= Adversary proceeding in bankruptcy (United States) =

Type of lawsuit

An adversary proceeding in bankruptcy is a type of lawsuit in the American legal system. It is distinguished from other suits by being filed in a United States bankruptcy court in connection with a larger bankruptcy proceeding.

==Procedure==
Adversary proceedings are governed by certain court rules found in Part VII of the Federal Rules of Bankruptcy Procedure and, in part, by the Federal Rules of Civil Procedure. A bankruptcy case may contain one or more adversary proceedings or (most commonly) none at all.

Other than their connection to a bankruptcy proceeding, adversary proceedings are largely similar to a standard lawsuit in federal district court. The suit is opened by a complaint filed with the Bankruptcy Court, and proceeds through the same stages of litigation, including discovery and trial (including jury trial in appropriate cases). The adversary proceeding may address claims to do with federal or state law, or in rare cases other law, as well. The only limitation is that the suit must have some bearing on the liabilities or assets of the bankrupt debtor or the debtor's discharge.

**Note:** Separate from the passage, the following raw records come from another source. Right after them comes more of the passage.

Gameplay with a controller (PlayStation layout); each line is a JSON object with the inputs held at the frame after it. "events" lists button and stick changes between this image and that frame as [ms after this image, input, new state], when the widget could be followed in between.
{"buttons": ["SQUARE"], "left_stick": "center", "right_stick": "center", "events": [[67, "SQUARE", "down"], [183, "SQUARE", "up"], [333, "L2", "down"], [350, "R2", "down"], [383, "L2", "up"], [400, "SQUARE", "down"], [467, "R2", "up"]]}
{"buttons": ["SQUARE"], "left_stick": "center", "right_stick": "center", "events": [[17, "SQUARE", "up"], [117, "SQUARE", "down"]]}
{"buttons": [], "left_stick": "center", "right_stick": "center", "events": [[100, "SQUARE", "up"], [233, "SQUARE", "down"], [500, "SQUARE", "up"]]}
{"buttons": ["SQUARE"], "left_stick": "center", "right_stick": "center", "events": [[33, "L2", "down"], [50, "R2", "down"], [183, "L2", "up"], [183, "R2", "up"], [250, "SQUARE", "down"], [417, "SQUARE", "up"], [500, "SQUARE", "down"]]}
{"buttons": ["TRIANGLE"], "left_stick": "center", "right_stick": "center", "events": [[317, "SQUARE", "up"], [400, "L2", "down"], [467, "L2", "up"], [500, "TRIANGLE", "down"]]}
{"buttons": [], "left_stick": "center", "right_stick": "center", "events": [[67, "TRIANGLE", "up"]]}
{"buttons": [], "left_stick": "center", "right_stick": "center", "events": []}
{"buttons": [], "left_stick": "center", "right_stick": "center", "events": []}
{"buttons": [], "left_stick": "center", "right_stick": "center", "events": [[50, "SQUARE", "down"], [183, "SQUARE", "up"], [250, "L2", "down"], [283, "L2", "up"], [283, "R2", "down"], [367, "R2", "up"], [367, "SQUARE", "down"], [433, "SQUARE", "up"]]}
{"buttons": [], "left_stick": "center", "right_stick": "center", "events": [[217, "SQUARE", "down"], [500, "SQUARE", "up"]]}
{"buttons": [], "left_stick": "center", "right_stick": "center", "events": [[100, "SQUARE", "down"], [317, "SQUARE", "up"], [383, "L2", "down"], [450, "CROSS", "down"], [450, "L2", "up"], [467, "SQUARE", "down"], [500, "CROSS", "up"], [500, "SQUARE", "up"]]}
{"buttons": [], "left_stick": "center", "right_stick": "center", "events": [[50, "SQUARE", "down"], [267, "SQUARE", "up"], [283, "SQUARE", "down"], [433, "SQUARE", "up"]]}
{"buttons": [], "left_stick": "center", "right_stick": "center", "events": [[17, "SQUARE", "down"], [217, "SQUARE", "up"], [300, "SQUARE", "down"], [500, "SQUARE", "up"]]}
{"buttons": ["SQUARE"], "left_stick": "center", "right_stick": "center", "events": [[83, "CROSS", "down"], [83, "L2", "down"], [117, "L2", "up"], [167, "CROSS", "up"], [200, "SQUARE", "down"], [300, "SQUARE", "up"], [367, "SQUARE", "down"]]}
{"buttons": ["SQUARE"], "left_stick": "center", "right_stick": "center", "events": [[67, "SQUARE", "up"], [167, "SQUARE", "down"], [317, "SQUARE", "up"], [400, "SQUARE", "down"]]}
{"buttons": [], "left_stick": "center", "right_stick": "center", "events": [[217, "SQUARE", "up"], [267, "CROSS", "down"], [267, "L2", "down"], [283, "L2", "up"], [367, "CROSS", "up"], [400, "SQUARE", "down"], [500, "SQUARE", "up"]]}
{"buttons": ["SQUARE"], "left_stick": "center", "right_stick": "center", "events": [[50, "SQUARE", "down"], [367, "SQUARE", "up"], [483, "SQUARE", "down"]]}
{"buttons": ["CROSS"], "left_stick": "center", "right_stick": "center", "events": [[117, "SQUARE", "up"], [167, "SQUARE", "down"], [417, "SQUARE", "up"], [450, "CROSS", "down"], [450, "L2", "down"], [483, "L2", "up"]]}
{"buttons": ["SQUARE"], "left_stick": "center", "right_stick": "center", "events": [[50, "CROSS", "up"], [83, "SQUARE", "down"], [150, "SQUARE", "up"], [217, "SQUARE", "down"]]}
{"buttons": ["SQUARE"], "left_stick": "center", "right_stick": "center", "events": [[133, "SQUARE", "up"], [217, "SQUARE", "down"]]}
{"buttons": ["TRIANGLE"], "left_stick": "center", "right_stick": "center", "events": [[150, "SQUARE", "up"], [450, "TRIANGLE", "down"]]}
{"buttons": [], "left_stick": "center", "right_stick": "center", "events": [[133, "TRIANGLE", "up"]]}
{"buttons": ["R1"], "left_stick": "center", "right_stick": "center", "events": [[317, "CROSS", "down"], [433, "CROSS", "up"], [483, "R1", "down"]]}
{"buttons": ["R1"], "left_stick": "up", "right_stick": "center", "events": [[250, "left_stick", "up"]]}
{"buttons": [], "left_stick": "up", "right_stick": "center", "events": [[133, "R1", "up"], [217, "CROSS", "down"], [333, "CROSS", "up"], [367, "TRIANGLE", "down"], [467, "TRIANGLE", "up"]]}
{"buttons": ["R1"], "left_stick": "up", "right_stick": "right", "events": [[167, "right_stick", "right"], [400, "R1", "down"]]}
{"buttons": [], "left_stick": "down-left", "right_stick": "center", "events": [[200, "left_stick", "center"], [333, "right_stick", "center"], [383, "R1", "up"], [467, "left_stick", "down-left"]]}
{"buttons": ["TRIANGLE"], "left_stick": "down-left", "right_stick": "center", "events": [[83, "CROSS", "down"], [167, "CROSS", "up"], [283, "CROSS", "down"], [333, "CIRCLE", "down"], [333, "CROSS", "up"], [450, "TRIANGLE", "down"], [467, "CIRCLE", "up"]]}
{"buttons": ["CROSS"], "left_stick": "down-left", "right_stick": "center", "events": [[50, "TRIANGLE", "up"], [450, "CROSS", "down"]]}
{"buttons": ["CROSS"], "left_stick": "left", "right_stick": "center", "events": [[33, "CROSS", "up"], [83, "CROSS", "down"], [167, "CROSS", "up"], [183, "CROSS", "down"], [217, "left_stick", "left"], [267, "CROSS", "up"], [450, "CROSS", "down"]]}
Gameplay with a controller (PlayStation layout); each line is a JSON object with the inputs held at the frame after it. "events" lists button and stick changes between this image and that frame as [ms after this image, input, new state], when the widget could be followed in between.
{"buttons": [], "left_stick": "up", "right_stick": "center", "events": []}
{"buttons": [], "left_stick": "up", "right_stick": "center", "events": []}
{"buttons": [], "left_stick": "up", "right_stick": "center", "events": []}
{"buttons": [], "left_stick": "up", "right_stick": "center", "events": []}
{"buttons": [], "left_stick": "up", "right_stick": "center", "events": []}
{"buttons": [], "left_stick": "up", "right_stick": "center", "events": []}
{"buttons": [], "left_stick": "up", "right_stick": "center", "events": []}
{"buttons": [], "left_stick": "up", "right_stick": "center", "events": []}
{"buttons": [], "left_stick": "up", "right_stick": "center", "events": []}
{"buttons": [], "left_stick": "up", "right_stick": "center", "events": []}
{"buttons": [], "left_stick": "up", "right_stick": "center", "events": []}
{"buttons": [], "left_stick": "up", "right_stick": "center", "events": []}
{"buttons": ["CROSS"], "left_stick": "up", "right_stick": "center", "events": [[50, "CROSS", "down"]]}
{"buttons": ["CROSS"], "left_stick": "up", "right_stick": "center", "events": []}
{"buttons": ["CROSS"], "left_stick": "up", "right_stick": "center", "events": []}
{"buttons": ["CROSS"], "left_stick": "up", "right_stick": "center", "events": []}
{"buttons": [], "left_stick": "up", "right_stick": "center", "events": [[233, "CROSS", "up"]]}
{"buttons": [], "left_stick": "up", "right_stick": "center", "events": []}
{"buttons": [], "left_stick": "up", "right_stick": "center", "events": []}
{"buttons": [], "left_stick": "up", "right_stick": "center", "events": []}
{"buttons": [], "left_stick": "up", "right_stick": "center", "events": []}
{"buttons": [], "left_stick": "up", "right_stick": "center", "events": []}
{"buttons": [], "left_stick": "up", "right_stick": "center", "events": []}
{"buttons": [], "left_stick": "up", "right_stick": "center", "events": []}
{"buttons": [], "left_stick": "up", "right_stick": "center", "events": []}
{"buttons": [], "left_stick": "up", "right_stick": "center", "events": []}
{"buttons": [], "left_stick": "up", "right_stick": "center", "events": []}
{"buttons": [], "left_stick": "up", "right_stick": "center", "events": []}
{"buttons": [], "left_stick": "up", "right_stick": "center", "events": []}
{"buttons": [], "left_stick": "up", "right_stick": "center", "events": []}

Adversary proceedings may be filed by the bankruptcy trustee or by other parties. For example, a creditor may file an adversary proceeding to object to the debtor's discharge. Or, a debtor may commence an adversary proceeding against a creditor as a response to a violation of the automatic stay. Very commonly, the debtor-in-possession in a Chapter 11 reorganization of a business debtor will initiate adversary proceedings against a party with whom the debtor had an executory contract, against whom it had a claim in tort, or to whom it made a preferential transfer prior to filing for bankruptcy, intending to collect funds to maximize working assets.

An adversary proceeding is more formal than a contested matter. A contested matter in bankruptcy is governed by Rule 9014 of the Federal Rules of Bankruptcy Procedure.

A debtor can attempt to discharge student loans through bankruptcy by use of the adversary proceeding.